Elisabeth se había pasado la noche anterior al teléfono para intentar sacar a Lucie de allí. Había contactado con todas las personas que conocía y que podían tener alguna influencia, pero en vano. Durante toda la noche, Teresa la había oído dar vueltas como una fiera enjaulada en su habitación. Tampoco ella había podido pegar ojo. Todo el palacete estaba conmocionado. Las mujeres apenas habían tocado la comida de la cena y la sobremesa, en la gran sala octogonal delantera, había transcurrido en silencio. Teresa no había soltado en ningún momento la mano de Esther, que temblaba sin poder evitarlo. Incluso Hénia, que había pasado ya con coraje por tantos momentos difíciles, estaba pálida. Apretaba obstinadamente contra su corazón a su pequeño Guitou, que tenía los ojos abiertos como platos. ¿Qué podría entender, la pobre criatura, del miedo que sentía su madre?

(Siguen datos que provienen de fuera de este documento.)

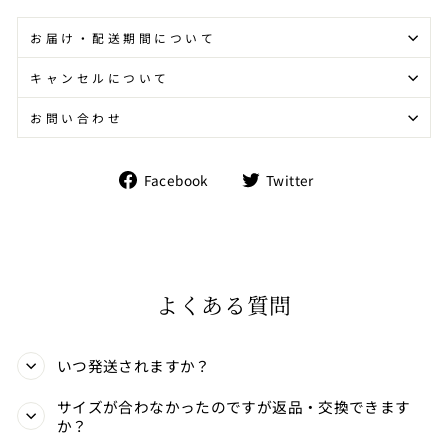
お届け・配送期間について
キャンセルについて
お問い合わせ
Facebook
Twitter
Facebook
Twitter
で
で
シ
シ
ェ
ェ
ア
ア
す
す
る
る
よくある質問
いつ発送されますか？
サイズが合わなかったのですが返品・交換できます
か？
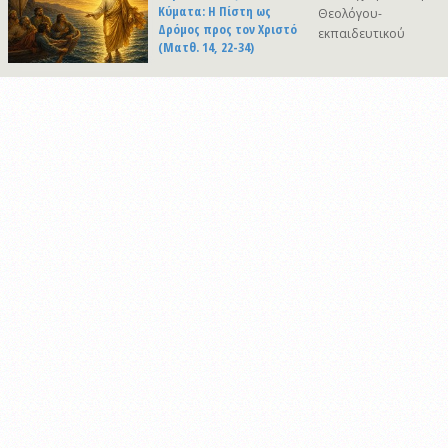
Κύματα: Η Πίστη ως
Θεολόγου-
Δρόμος προς τον Χριστό
εκπαιδευτικού
(Ματθ. 14, 22-34)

Por la mañana, después de una noche en blanco, Elisabeth, ojerosa, decidió ir a la estación para intentar ver una última vez a Lucie y averiguar, tal vez, adonde la llevaban. Al verla tan alterada, Teresa se puso al volante con autoridad, y Celia, que había reunido en un paño algunos víveres sacados de la despensa de la maternidad, se metió también en el Opel. Apenas eran las seis cuando atravesaron la verja de entrada. La aurora teñía de rosa los techos de tejas que se apiñaban al pie de la catedral de Elna, de modo que el monumento parecía brotar de una flor recién abierta. A Teresa le pareció oír la voz de la hermana Friedel, sorprendida: ¿cómo pueden cometerse tantas atrocidades en medio de semejante belleza?
El andén de la estación estaba ya repleto de gente y les costaba abrirse paso entre la muchedumbre que se apelotonaba en los accesos a los vagones. Allí había simples viajeros con los ojos todavía ligeramente velados por el sueño; en sus mejillas conservaban el recuerdo de los besos de sus familiares, con los que pensaban reencontrarse enseguida. También estaban aquellos que no habían elegido ir allí y a los que se reconocía por su mirada despavorida, acosada o resignada mientras los guardias de los campos de internamiento los apremiaban para que subieran, scimeli[26], a los vagones que normalmente se utilizaban para transportar ganado. Hombres, mujeres, viejos e, incluso, comprobaron con un estremecimiento de horror, niños. ¿Qué iba a ser de aquellos desdichados inocentes?
—¡Schwester Elisabeth!
¡En aquel grito se mezclaba el terror fermentado en una noche sin dormir y la esperanza irracional, ilusoria, cruel! ¿Era oportuno presentarse allí y hacer saltar aquella chispa para apagarla de inmediato y sumir de nuevo a Lucie en una noche aún más negra, más impenetrable? Teresa no tuvo valor para acercarse más. Dejó que la directora y Celia se colaran entre los vigilantes hacia la fina y graciosa mano tendida entre una espalda cubierta con una chaqueta de un negro lustroso por el desgaste y un hombro de mujer abrigado con un chaleco de punto de algodón. Apoyándose en la escalerilla, Elisabeth asió aquella mano implorante y la apretó con fuerza entre las suyas. Uno de los soldados quiso apartarla, pero la directora habló un instante con él en alemán. Celia solo tuvo tiempo de colocar en aquella mano sin rostro el nudo del paño lleno de provisiones, ya que el silbato estridente del jefe de estación dio la señal de partida. El tren empezó a deslizarse a lo largo del andén con unos profundos suspiros desconsolados, como si quisiera expresar su desaprobación por el papel que los hombres le obligaban a desempeñar. Se produjo una sacudida y los prisioneros que se aferraban a la puerta entreabierta para disfrutar un poco más del aire fresco de la mañana perdieron el equilibrio. Con el movimiento, a Teresa le pareció distinguir por un segundo el rostro juvenil de Lucie.
Y aquella mano que se agitaba todavía en un adiós patético.